Sweep w Krainie Wielkich Jezior, czyli Milwaukee Bucks pierwszą drużyną poza Play-Off!

Kiedy po dramatycznym meczu w Bostonie, okazało się, że tamtejsi Celtics  obronili pierwszego meczbola (wygrali po dogrywce Game 4, przegrywając w serii już 0-3), stało się jasne, że to właśnie Bucks najprawdopodobniej jako pierwsi w tegorocznym post-season pożegnają się z marzeniami o tytule. Gracze ze stanu Wisconsin „nie zawiedli” oczekiwań i po momentami niezłej grze, ulegli osłabionym brakiem D-Wade’a Heat 77:88.

Wade’a w wyjściowym składzie zastąpił Mike Miller, który jak pokazał w zeszłorocznych play-offach, właśnie na tę część sezonu potrafi wykrzesać z siebie maksimum możliwości, szczególnie strzeleckich, natomiast jeśli chodzi o wyjściowy skład gospodarzy, to nie było w nim żadnych zmian w stosunku do poprzednich meczów tej serii (Mbah a Moute, Ilyasova, Sanders, Ellis, Jennings).

Przebieg spotkania

1 kwarta

W pierwszych minutach meczu w obu ekipach widoczny był chaos, skutkujący niemocą strzelecką. I o ile w przypadku Dawida (Milwaukee)  można zrzucić to na karb zdenerwowania, wywołanego stanem rywalizacji, o tyle Goliat (Miami) ze zwykłą sobie nonszalancją, do której nas już przyzwyczaił postanowił (zbytnio się nie przemęczając) wybadać rywala.

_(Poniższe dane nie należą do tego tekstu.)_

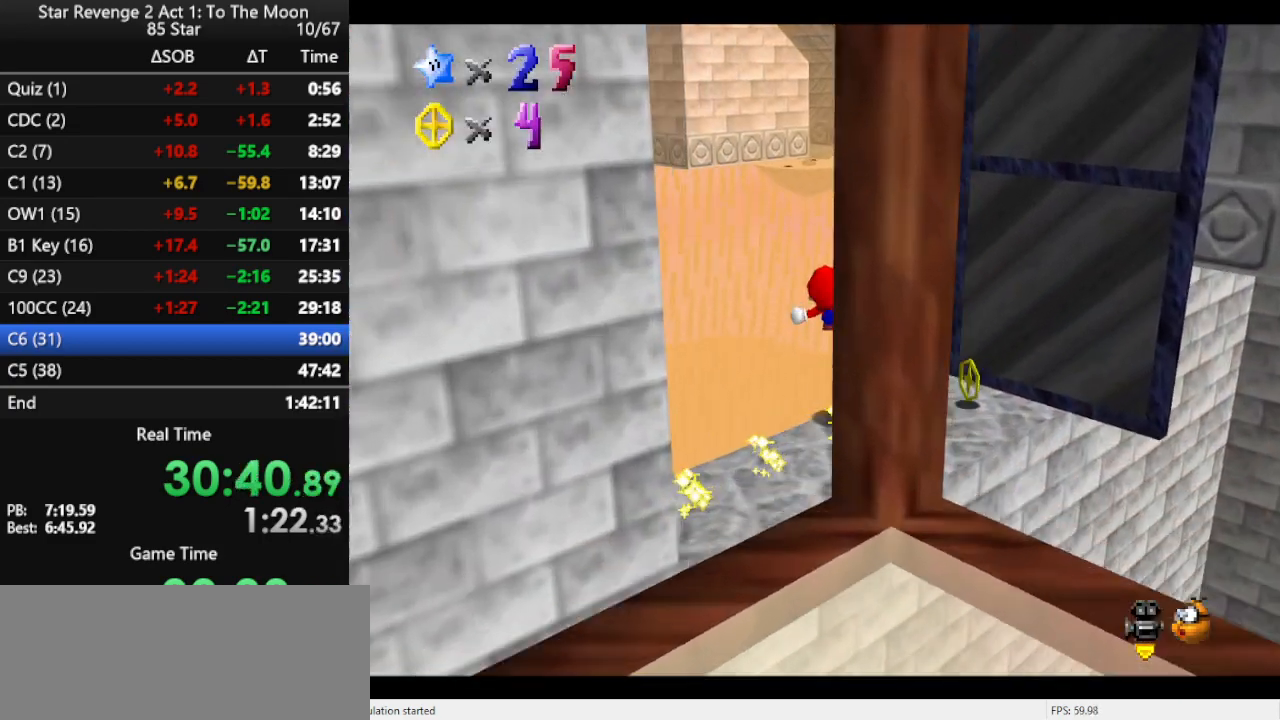
{"buttons": [], "left_stick": "down", "events": [[100, "A", "up"], [133, "left_stick", "left"], [200, "C_LEFT", "down"], [300, "Z", "up"], [333, "C_LEFT", "up"], [500, "left_stick", "down"]]}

Pierwsi z marazmu otrząsnęli się Mistrzowie, co zaowocowało runem 6-0 za sprawą Bosha i Haslema, na co Milwaukee odpowiedziało 3 stratami (!) i airballem. Za chwilę wszystko w szeregach gospodarzy wróciło do normy i również oni zaczęli trafiać do kosza, jednak ich niefrasobliwość w obronie wciąż dawała o sobie znać, czego przykładem był alley-oop bez opieki wbiegającego pod kosz LeBrona po asyście Millera, rozpoczynającego grę z linii końcowej – doprawdy, rzadki obrazek na parkietach NBA. Gracze Kozłów raz po raz odgryzali się rzutami czy to Redicka, czy Ilyasovy czy też Dunleavy’ego, ale wtedy na parkiecie pojawił się Ray Allen, który pokazał, że nieprzypadkowo to właśnie on dzierży rekord NBA  w ilości „trójek” w play-off (2 dni wcześniej pobił wynik Reggiego Millera), rzucając w 3 minuty 8 punktów (dwukrotnie zza łuku) i przyczyniając się do tego, że pierwsza odsłona meczu zakończyła się prowadzeniem Heat 24:17. Co ciekawe gracze 8-mej drużyny Wschodu popełnili w tej kwarcie aż 7 strat przy jedynie 2 stratach gości z Florydy.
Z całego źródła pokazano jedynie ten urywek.